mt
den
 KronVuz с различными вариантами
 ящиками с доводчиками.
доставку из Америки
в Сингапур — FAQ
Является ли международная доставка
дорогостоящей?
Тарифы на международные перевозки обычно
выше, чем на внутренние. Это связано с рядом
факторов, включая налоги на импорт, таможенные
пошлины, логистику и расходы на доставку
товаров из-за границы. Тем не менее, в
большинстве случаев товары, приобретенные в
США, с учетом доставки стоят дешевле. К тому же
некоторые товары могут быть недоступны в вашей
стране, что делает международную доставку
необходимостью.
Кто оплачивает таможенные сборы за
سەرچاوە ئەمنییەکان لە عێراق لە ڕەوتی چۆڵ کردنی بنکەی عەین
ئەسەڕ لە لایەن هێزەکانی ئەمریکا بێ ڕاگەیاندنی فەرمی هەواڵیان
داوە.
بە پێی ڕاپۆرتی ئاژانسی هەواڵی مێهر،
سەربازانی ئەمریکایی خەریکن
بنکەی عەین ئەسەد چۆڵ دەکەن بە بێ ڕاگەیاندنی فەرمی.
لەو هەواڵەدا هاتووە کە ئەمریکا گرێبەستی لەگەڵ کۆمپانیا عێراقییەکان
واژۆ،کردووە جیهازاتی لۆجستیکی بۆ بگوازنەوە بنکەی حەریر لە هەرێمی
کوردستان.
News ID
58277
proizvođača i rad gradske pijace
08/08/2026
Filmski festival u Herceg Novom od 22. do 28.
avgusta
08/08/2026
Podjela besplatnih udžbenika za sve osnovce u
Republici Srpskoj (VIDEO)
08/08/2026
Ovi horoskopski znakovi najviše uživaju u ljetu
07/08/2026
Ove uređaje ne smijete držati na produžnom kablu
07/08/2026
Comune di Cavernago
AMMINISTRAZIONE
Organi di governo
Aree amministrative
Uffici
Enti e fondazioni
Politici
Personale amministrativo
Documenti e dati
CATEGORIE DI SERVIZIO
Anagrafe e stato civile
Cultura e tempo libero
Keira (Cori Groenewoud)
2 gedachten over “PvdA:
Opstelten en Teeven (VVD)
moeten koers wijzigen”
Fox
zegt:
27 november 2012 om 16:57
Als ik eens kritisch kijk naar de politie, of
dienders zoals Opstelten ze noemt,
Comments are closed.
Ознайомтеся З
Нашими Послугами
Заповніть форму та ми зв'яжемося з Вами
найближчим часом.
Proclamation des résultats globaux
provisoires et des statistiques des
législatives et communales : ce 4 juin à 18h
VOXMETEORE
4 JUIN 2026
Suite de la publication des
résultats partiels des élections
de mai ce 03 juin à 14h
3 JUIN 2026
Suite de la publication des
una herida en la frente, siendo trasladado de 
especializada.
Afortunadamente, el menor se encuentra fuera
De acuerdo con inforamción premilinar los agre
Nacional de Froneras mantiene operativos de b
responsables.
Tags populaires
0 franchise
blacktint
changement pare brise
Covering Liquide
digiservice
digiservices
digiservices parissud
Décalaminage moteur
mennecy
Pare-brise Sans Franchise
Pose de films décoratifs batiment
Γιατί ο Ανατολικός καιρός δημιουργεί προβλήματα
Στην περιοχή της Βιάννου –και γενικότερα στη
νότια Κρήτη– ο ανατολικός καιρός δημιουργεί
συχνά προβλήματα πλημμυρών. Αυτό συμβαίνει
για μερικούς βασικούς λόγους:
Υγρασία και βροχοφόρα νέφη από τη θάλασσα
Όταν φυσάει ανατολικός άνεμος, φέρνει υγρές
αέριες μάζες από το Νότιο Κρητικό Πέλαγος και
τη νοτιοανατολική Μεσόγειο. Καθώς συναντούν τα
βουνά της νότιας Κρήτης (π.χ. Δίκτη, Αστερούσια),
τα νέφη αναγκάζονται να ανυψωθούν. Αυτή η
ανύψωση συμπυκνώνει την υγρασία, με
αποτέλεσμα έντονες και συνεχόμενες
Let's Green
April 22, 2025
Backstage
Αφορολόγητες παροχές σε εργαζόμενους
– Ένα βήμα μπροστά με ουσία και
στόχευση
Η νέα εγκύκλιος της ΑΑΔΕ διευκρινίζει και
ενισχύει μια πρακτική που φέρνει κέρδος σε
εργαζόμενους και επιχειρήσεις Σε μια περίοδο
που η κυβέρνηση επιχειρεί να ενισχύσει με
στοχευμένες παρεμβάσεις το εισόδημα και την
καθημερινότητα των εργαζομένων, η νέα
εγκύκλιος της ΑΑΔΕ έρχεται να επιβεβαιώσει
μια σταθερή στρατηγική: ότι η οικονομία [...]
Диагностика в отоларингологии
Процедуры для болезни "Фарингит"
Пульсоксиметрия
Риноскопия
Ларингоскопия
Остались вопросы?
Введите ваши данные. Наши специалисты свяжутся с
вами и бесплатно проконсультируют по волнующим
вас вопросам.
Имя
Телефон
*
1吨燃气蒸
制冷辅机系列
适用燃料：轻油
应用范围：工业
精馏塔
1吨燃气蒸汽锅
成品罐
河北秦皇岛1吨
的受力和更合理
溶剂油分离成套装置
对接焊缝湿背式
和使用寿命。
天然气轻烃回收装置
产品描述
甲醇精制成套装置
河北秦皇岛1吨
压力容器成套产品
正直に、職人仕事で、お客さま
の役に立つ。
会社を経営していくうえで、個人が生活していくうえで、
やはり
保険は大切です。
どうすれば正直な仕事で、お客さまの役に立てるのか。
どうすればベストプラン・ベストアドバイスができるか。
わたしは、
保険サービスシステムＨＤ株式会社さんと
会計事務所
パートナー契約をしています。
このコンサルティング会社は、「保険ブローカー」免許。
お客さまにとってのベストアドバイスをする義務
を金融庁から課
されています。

.....

**Exercise description**
Write out every line of the records above, with each one matching the original word for word and character for character.

**Output for this task**
mt
den
 KronVuz с различными вариантами
 ящиками с доводчиками.
доставку из Америки
в Сингапур — FAQ
Является ли международная доставка
дорогостоящей?
Тарифы на международные перевозки обычно
выше, чем на внутренние. Это связано с рядом
факторов, включая налоги на импорт, таможенные
пошлины, логистику и расходы на доставку
товаров из-за границы. Тем не менее, в
большинстве случаев товары, приобретенные в
США, с учетом доставки стоят дешевле. К тому же
некоторые товары могут быть недоступны в вашей
стране, что делает международную доставку
необходимостью.
Кто оплачивает таможенные сборы за
سەرچاوە ئەمنییەکان لە عێراق لە ڕەوتی چۆڵ کردنی بنکەی عەین
ئەسەڕ لە لایەن هێزەکانی ئەمریکا بێ ڕاگەیاندنی فەرمی هەواڵیان
داوە.
بە پێی ڕاپۆرتی ئاژانسی هەواڵی مێهر،
سەربازانی ئەمریکایی خەریکن
بنکەی عەین ئەسەد چۆڵ دەکەن بە بێ ڕاگەیاندنی فەرمی.
لەو هەواڵەدا هاتووە کە ئەمریکا گرێبەستی لەگەڵ کۆمپانیا عێراقییەکان
واژۆ،کردووە جیهازاتی لۆجستیکی بۆ بگوازنەوە بنکەی حەریر لە هەرێمی
کوردستان.
News ID
58277
proizvođača i rad gradske pijace
08/08/2026
Filmski festival u Herceg Novom od 22. do 28.
avgusta
08/08/2026
Podjela besplatnih udžbenika za sve osnovce u
Republici Srpskoj (VIDEO)
08/08/2026
Ovi horoskopski znakovi najviše uživaju u ljetu
07/08/2026
Ove uređaje ne smijete držati na produžnom kablu
07/08/2026
Comune di Cavernago
AMMINISTRAZIONE
Organi di governo
Aree amministrative
Uffici
Enti e fondazioni
Politici
Personale amministrativo
Documenti e dati
CATEGORIE DI SERVIZIO
Anagrafe e stato civile
Cultura e tempo libero
Keira (Cori Groenewoud)
2 gedachten over “PvdA:
Opstelten en Teeven (VVD)
moeten koers wijzigen”
Fox
zegt:
27 november 2012 om 16:57
Als ik eens kritisch kijk naar de politie, of
dienders zoals Opstelten ze noemt,
Comments are closed.
Ознайомтеся З
Нашими Послугами
Заповніть форму та ми зв'яжемося з Вами
найближчим часом.
Proclamation des résultats globaux
provisoires et des statistiques des
législatives et communales : ce 4 juin à 18h
VOXMETEORE
4 JUIN 2026
Suite de la publication des
résultats partiels des élections
de mai ce 03 juin à 14h
3 JUIN 2026
Suite de la publication des
una herida en la frente, siendo trasladado de 
especializada.
Afortunadamente, el menor se encuentra fuera
De acuerdo con inforamción premilinar los agre
Nacional de Froneras mantiene operativos de b
responsables.
Tags populaires
0 franchise
blacktint
changement pare brise
Covering Liquide
digiservice
digiservices
digiservices parissud
Décalaminage moteur
mennecy
Pare-brise Sans Franchise
Pose de films décoratifs batiment
Γιατί ο Ανατολικός καιρός δημιουργεί προβλήματα
Στην περιοχή της Βιάννου –και γενικότερα στη
νότια Κρήτη– ο ανατολικός καιρός δημιουργεί
συχνά προβλήματα πλημμυρών. Αυτό συμβαίνει
για μερικούς βασικούς λόγους:
Υγρασία και βροχοφόρα νέφη από τη θάλασσα
Όταν φυσάει ανατολικός άνεμος, φέρνει υγρές
αέριες μάζες από το Νότιο Κρητικό Πέλαγος και
τη νοτιοανατολική Μεσόγειο. Καθώς συναντούν τα
βουνά της νότιας Κρήτης (π.χ. Δίκτη, Αστερούσια),
τα νέφη αναγκάζονται να ανυψωθούν. Αυτή η
ανύψωση συμπυκνώνει την υγρασία, με
αποτέλεσμα έντονες και συνεχόμενες
Let's Green
April 22, 2025
Backstage
Αφορολόγητες παροχές σε εργαζόμενους
– Ένα βήμα μπροστά με ουσία και
στόχευση
Η νέα εγκύκλιος της ΑΑΔΕ διευκρινίζει και
ενισχύει μια πρακτική που φέρνει κέρδος σε
εργαζόμενους και επιχειρήσεις Σε μια περίοδο
που η κυβέρνηση επιχειρεί να ενισχύσει με
στοχευμένες παρεμβάσεις το εισόδημα και την
καθημερινότητα των εργαζομένων, η νέα
εγκύκλιος της ΑΑΔΕ έρχεται να επιβεβαιώσει
μια σταθερή στρατηγική: ότι η οικονομία [...]
Диагностика в отоларингологии
Процедуры для болезни "Фарингит"
Пульсоксиметрия
Риноскопия
Ларингоскопия
Остались вопросы?
Введите ваши данные. Наши специалисты свяжутся с
вами и бесплатно проконсультируют по волнующим
вас вопросам.
Имя
Телефон
*
1吨燃气蒸
制冷辅机系列
适用燃料：轻油
应用范围：工业
精馏塔
1吨燃气蒸汽锅
成品罐
河北秦皇岛1吨
的受力和更合理
溶剂油分离成套装置
对接焊缝湿背式
和使用寿命。
天然气轻烃回收装置
产品描述
甲醇精制成套装置
河北秦皇岛1吨
压力容器成套产品
正直に、職人仕事で、お客さま
の役に立つ。
会社を経営していくうえで、個人が生活していくうえで、
やはり
保険は大切です。
どうすれば正直な仕事で、お客さまの役に立てるのか。
どうすればベストプラン・ベストアドバイスができるか。
わたしは、
保険サービスシステムＨＤ株式会社さんと
会計事務所
パートナー契約をしています。
このコンサルティング会社は、「保険ブローカー」免許。
お客さまにとってのベストアドバイスをする義務
を金融庁から課
されています。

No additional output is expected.